Polling by FEA in DoDEA schools indicates overwhelming support among kindergarten teachers for maintaining current sizes and the promise of one aide per classroom rather than switching to the promised 18:1 PTR with no dedicated aide. Feedback FEA has received indicates less than 10 percent of kindergarten teachers favor the change Dr. Miles wants to make.
Education experts such as the National Association for the Education of Young Children recommend a kindergarten PTR of no more than 12:1 As mentioned above, Dr. Miles' plan would actually increase the effect ratio of students to adults from 14.5:1 to 18:1.
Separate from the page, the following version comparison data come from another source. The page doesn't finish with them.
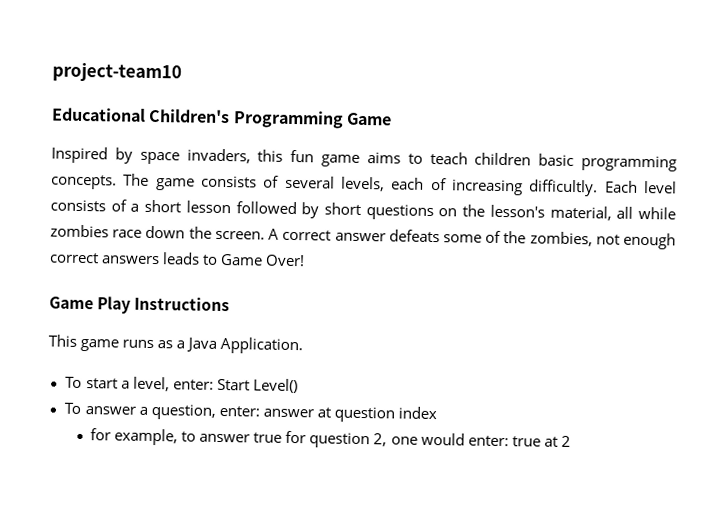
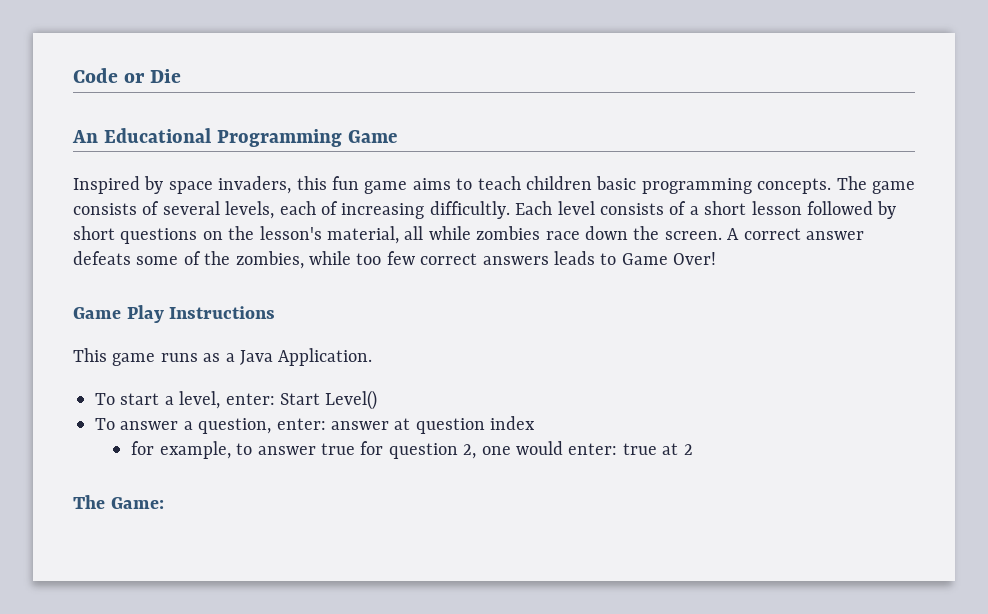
[52,62,182,83] [51,107,231,124] project-team10 // Educational Children's -> [73,68,182,83] [72,128,211,143] Code or Die // An Educational
[595,232,676,250] not enough -> [309,251,415,265] while too few
(571, 441) none -> [73,495,164,509] // The Game:

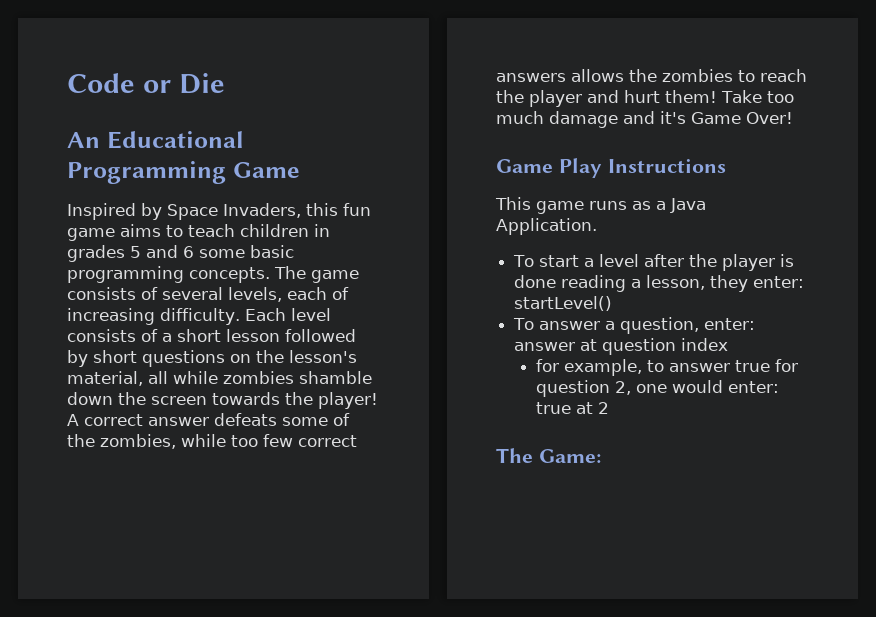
[168,176,292,194] space invaders, -> [167,203,301,220] Space Invaders,
(592, 183) none -> [314,224,330,237] [67,245,245,262] in grades 5 and 6 some
[429,201,510,219] difficultly. -> [160,308,240,325] difficulty.
[545,231,580,240] race -> [299,371,372,384] shamble
[664,231,722,240] screen. -> [151,392,378,409] screen towards the player!
[553,251,617,265] leads to -> [571,69,807,82] [496,90,794,107] [496,111,686,128] allows the zombies to reach the player and hurt them! Take too much damage and it's
[179,390,378,410] level, enter: Start Level() -> [599,254,795,271] [514,275,805,292] [514,296,613,311] level after the player is done reading a lesson, they enter: startLevel()

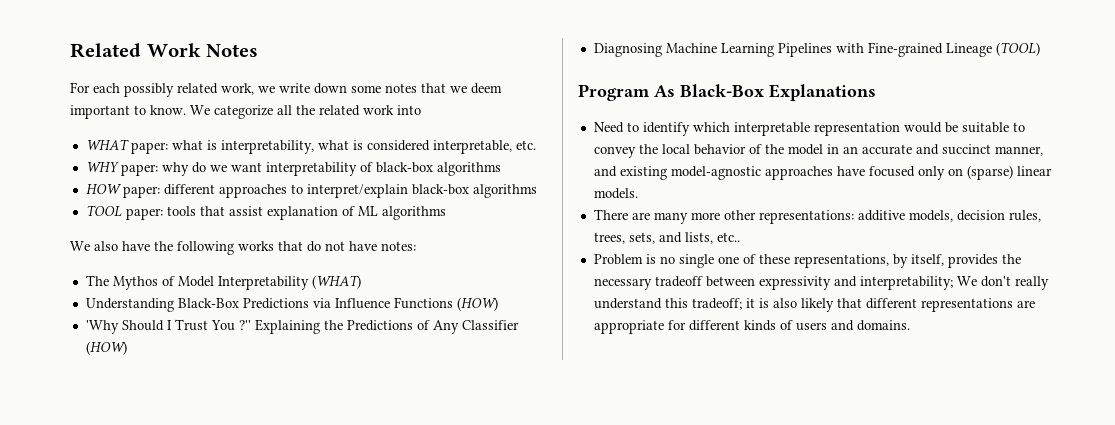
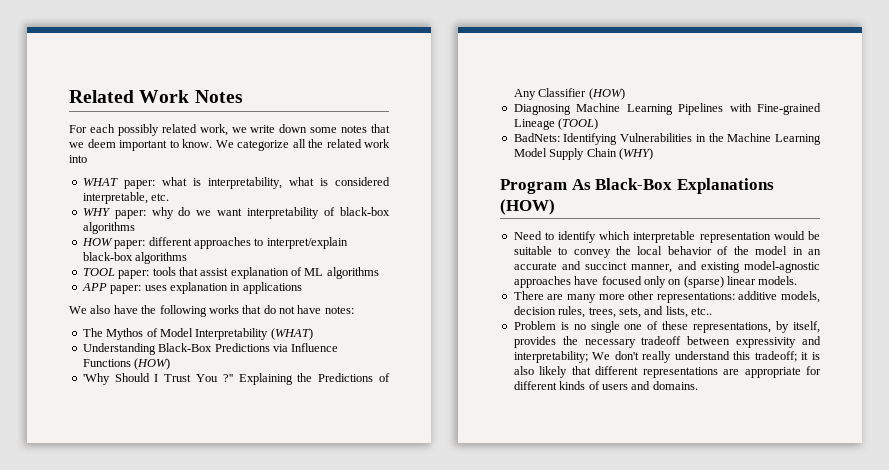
(446, 213) none -> [81,282,302,294] // APP paper: uses explanation in applications
(1040, 49) none -> [513,133,821,145] [513,148,653,160] // BadNets: Identifying Vulnerabilities in the Machine Learning Model Supply Chain (WHY)
(876, 92) none -> [500,199,555,215] (HOW)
In DoDEA's own Customer Satisfaction Survey for School Year 2008-2009, parents/sponsors and students were asked what change could be made to improve the quality of education at DoDEA schools. Of the options available (excluding "none of the above") "reducing class sizes" finished a close second to "raising academic standards" as the most important potential improvement. Despite this clear feedback from its stakeholders, DoDEA is now proposing to raise the PTR in middle schools and to effectively raise the PTR in kindergarten classes.
There is no budgetary necessity or educationally-sound reason for making this change. Dr. Miles has offered no rationale at all for her proposed cuts to staffing. The fact that she is simultaneously planning to hire 160 new "Resource Managers" (who will handle logistics duties already being covered by numerous administrators and employees, thereby making these positions completely unnecessary) lead to the conclusion that the staffing cuts are being made to pay for more administrative personnel.
Dr. Miles' plan will result in less individualized attention per student and more disruptions in kindergarten classrooms. It is a plan that is bad for kids and bad for the quality of education. Update, June 3 2009
DoDEA announced today it would be lowering the classroom pupil-to-teacher ratio (PTR) in some kindergarten classrooms to the new 18:1 level for school year 2009-2010. Equally important, DoDEA has stated these classrooms will not lose their full-time aides for SY 09-10.
FEA welcomes this announcement (see FEA press release) but warns that the DoDEA statement makes no guarantee for full-time aides in kindergarten classrooms in School Year 2010-2011 or beyond.
At a June 10 meeting between FEA and DoDEA Headquarters staff, Dr. Miles told FEA that keeping the kindergarten aides in place will not be limited to the 2009-2010 school year.